- **DIRECTIONS FOR THIS TASK**:
Starting with the line that contains "hfov_deg: 4.6", copy out each line through the end of the entries below, exactly as written, and nothing else.

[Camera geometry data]

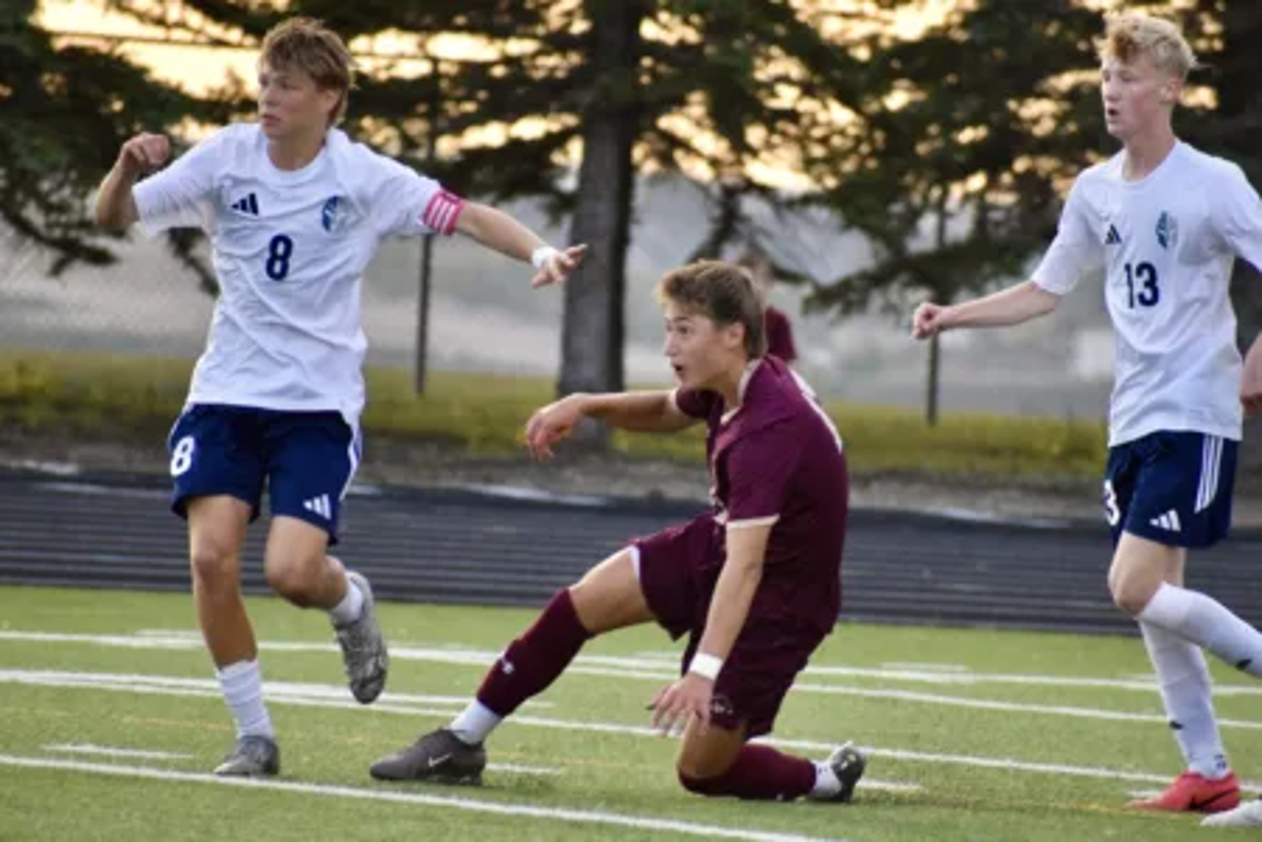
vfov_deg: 3.1
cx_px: 631
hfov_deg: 4.6
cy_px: 421
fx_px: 15774
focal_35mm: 450
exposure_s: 1/500
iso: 1250
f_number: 6.3
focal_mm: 300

- **WRITTEN SOLUTION**:
hfov_deg: 4.6
cy_px: 421
fx_px: 15774
focal_35mm: 450
exposure_s: 1/500
iso: 1250
f_number: 6.3
focal_mm: 300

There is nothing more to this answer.